The BNPL business said it would use the increased debt facilities to help grow its UK, Australia and New Zealand loan books
Laybuy Group has signed a new $41.33 million debt facility with US specialist lenders Partners for Growth.
The company released a wide-ranging funding update on Friday, revealing it also increased its Kiwibank debt facility.
The buy now pay later (BNPL) business explained the limit had moved from NZ$20 million ($14.36 million) to NZ$30 million ($21.55 million).
The company said it would use the increased debt facilities to help grow its UK, Australia and New Zealand loan books.
Laybuy Group provides technology-driven payment platform both online and in store to customers in the UK, New Zealand, and Australia.
PFG is a private specialty lending firm that provides customized debt solutions to businesses, and delivers the capital necessary to enhance growth prospects.
Managing Director Gary Rohloff said it would also enable the business to hit its gross merchandise value goals.
Laybuy was pleased to confirm a new debt facility has been signed with Partners for Growth, a US-based specialist lending provider with a global reach, Mr Rohloff said. This new debt facility will enable Laybuy to further accelerate growth in the UK market.

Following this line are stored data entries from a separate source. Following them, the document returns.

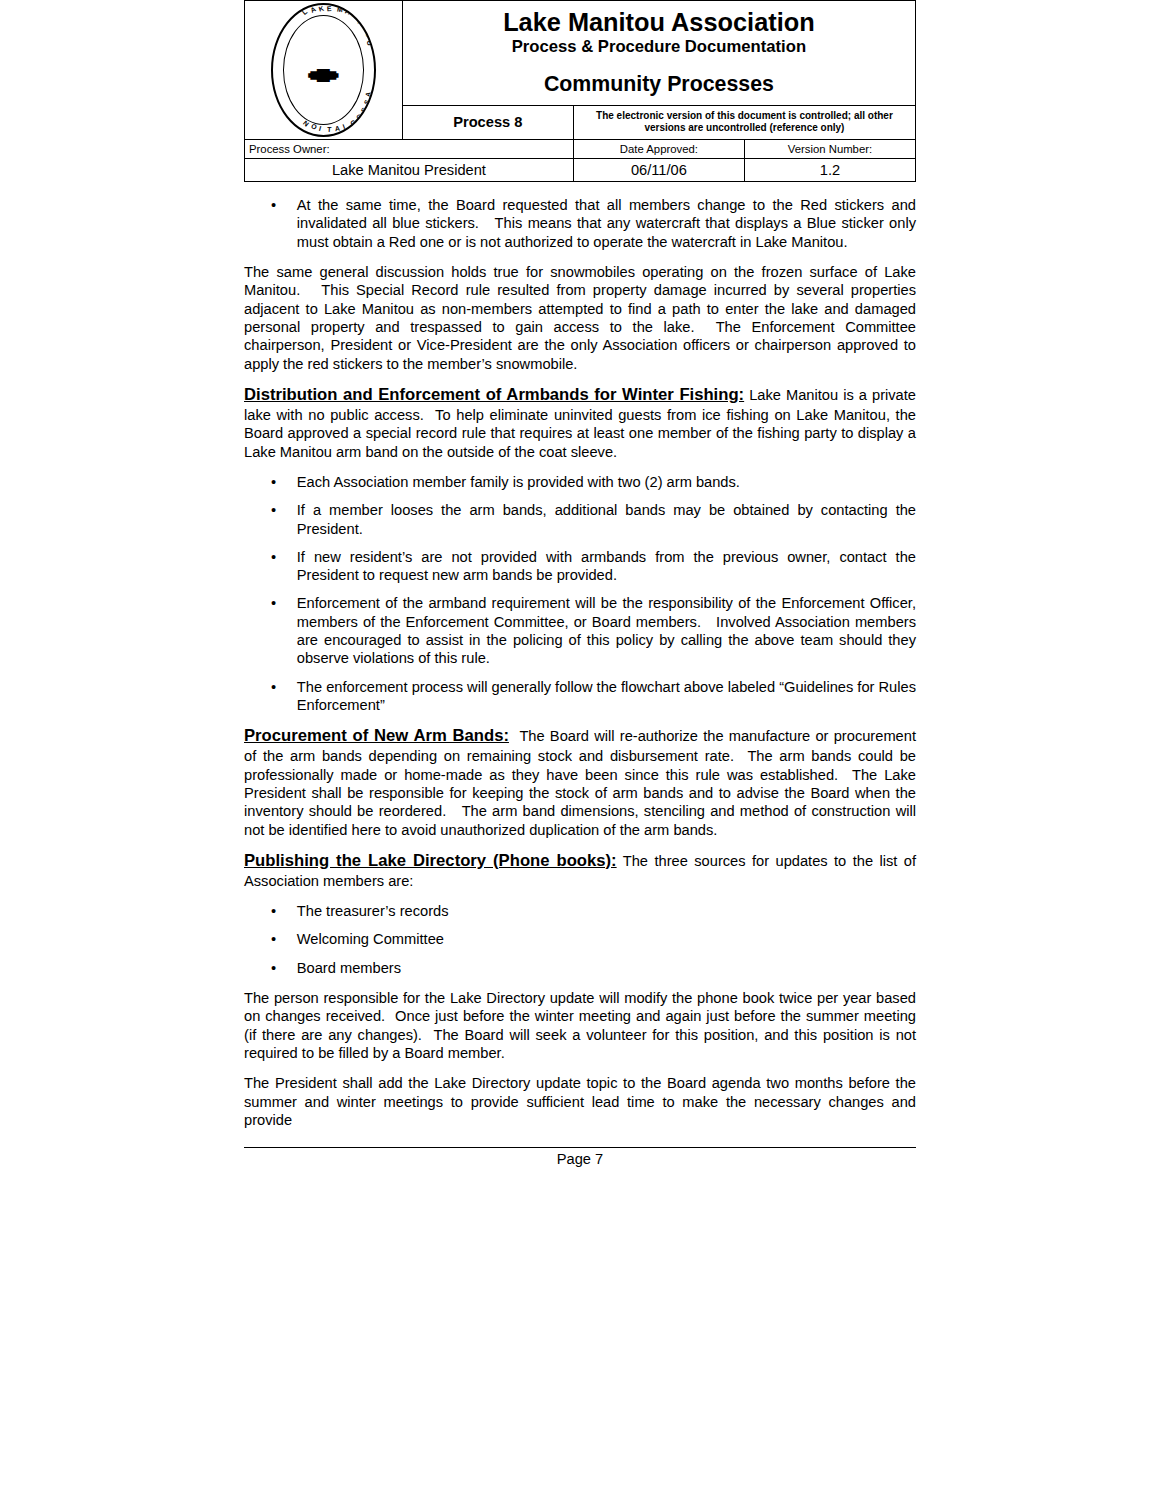| 🕳 L A K E M A N I T O U N O I T A I C O S S A | Lake Manitou Association Process & Procedure Documentation Community Processes |
| Process 8 | The electronic version of this document is controlled; all other versions are uncontrolled (reference only) |
| Process Owner: | Date Approved: | Version Number: |
| Lake Manitou President | 06/11/06 | 1.2 |
At the same time, the Board requested that all members change to the Red stickers and invalidated all blue stickers. This means that any watercraft that displays a Blue sticker only must obtain a Red one or is not authorized to operate the watercraft in Lake Manitou.
The same general discussion holds true for snowmobiles operating on the frozen surface of Lake Manitou. This Special Record rule resulted from property damage incurred by several properties adjacent to Lake Manitou as non-members attempted to find a path to enter the lake and damaged personal property and trespassed to gain access to the lake. The Enforcement Committee chairperson, President or Vice-President are the only Association officers or chairperson approved to apply the red stickers to the member’s snowmobile.
Distribution and Enforcement of Armbands for Winter Fishing: Lake Manitou is a private lake with no public access. To help eliminate uninvited guests from ice fishing on Lake Manitou, the Board approved a special record rule that requires at least one member of the fishing party to display a Lake Manitou arm band on the outside of the coat sleeve.
Each Association member family is provided with two (2) arm bands.
If a member looses the arm bands, additional bands may be obtained by contacting the President.
If new resident’s are not provided with armbands from the previous owner, contact the President to request new arm bands be provided.
Enforcement of the armband requirement will be the responsibility of the Enforcement Officer, members of the Enforcement Committee, or Board members. Involved Association members are encouraged to assist in the policing of this policy by calling the above team should they observe violations of this rule.
The enforcement process will generally follow the flowchart above labeled “Guidelines for Rules Enforcement”
Procurement of New Arm Bands: The Board will re-authorize the manufacture or procurement of the arm bands depending on remaining stock and disbursement rate. The arm bands could be professionally made or home-made as they have been since this rule was established. The Lake President shall be responsible for keeping the stock of arm bands and to advise the Board when the inventory should be reordered. The arm band dimensions, stenciling and method of construction will not be identified here to avoid unauthorized duplication of the arm bands.
Publishing the Lake Directory (Phone books): The three sources for updates to the list of Association members are:
The treasurer’s records
Welcoming Committee
Board members
The person responsible for the Lake Directory update will modify the phone book twice per year based on changes received. Once just before the winter meeting and again just before the summer meeting (if there are any changes). The Board will seek a volunteer for this position, and this position is not required to be filled by a Board member.
The President shall add the Lake Directory update topic to the Board agenda two months before the summer and winter meetings to provide sufficient lead time to make the necessary changes and provide
Page 7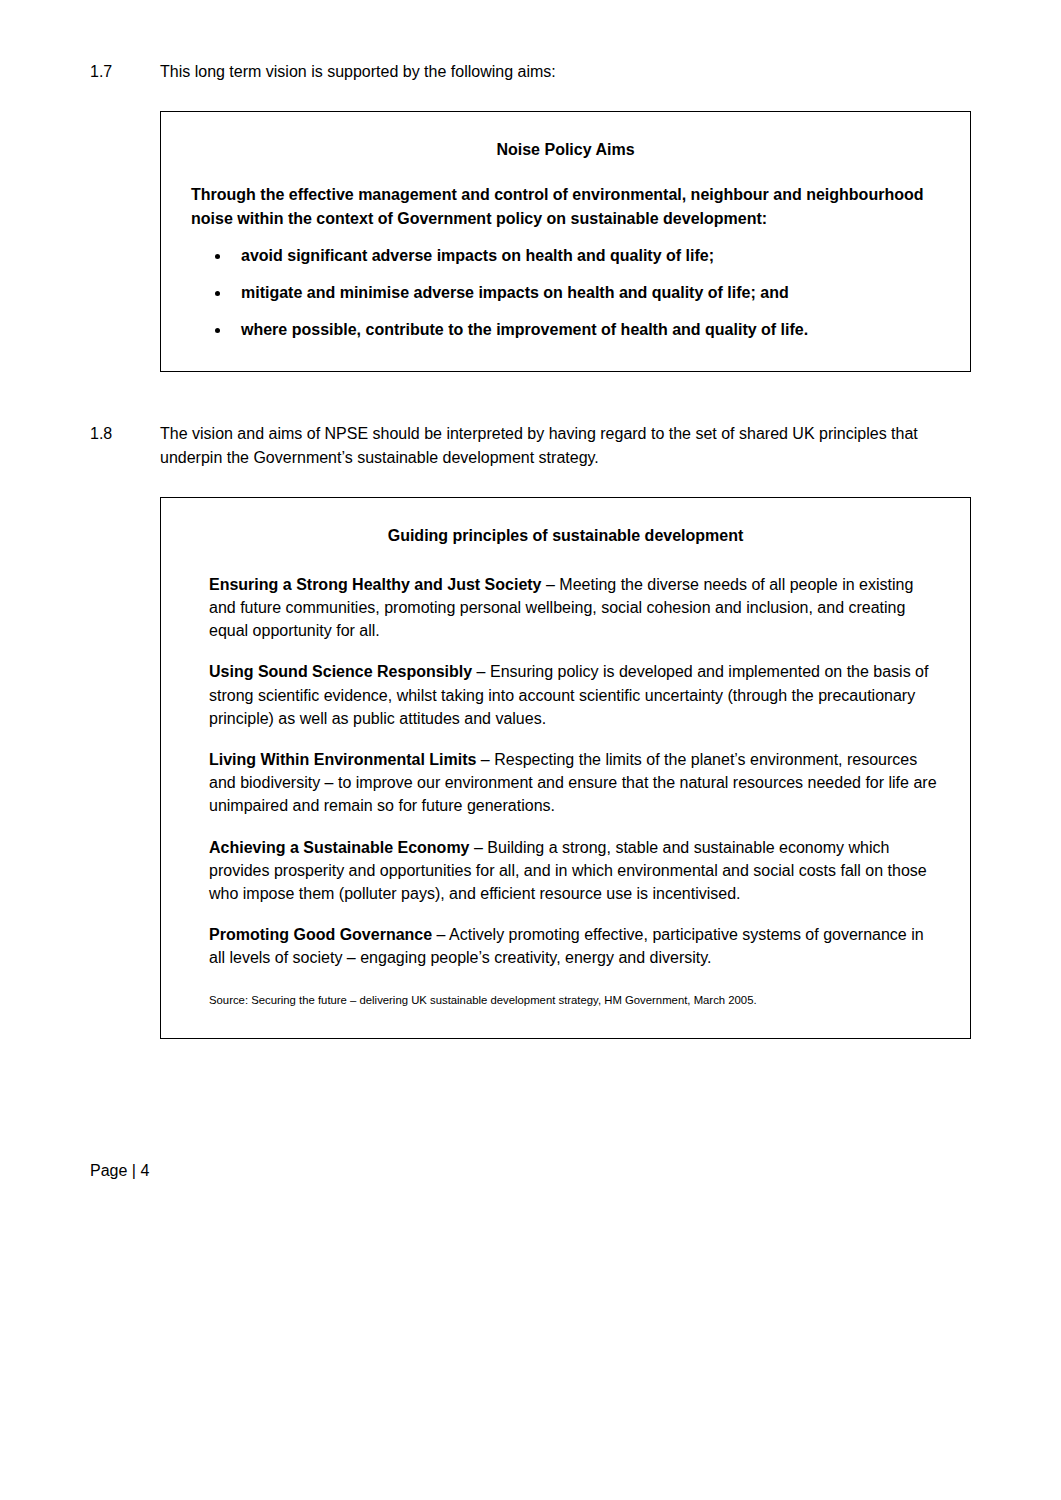1.7
This long term vision is supported by the following aims:
Noise Policy Aims
Through the effective management and control of environmental, neighbour and neighbourhood noise within the context of Government policy on sustainable development:
avoid significant adverse impacts on health and quality of life;
mitigate and minimise adverse impacts on health and quality of life; and
where possible, contribute to the improvement of health and quality of life.
1.8
The vision and aims of NPSE should be interpreted by having regard to the set of shared UK principles that underpin the Government’s sustainable development strategy.
Guiding principles of sustainable development
Ensuring a Strong Healthy and Just Society – Meeting the diverse needs of all people in existing and future communities, promoting personal wellbeing, social cohesion and inclusion, and creating equal opportunity for all.
Using Sound Science Responsibly – Ensuring policy is developed and implemented on the basis of strong scientific evidence, whilst taking into account scientific uncertainty (through the precautionary principle) as well as public attitudes and values.
Living Within Environmental Limits – Respecting the limits of the planet’s environment, resources and biodiversity – to improve our environment and ensure that the natural resources needed for life are unimpaired and remain so for future generations.
Achieving a Sustainable Economy – Building a strong, stable and sustainable economy which provides prosperity and opportunities for all, and in which environmental and social costs fall on those who impose them (polluter pays), and efficient resource use is incentivised.
Promoting Good Governance – Actively promoting effective, participative systems of governance in all levels of society – engaging people’s creativity, energy and diversity.
Source: Securing the future – delivering UK sustainable development strategy, HM Government, March 2005.
Page | 4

He said: Combined with the increased facility limit on the Kiwibank facility, Laybuy is in a strong position to continue to deliver exceptional growth — with the ability to support GMV of up to NZ$2 billion ($1.44 billion).
Laybuy ended the September quarter with 11,700 merchants, a 57 per cent increase year on year, and 889,000 active customers — an 86 per cent rise on Q1 FY21.
The company’s quarterly gross merchandise value (GMV) for the quarter totalled NZ$206 million ($147.96 million) while its annualised GMV hit NZ$825 million ($592.54 million).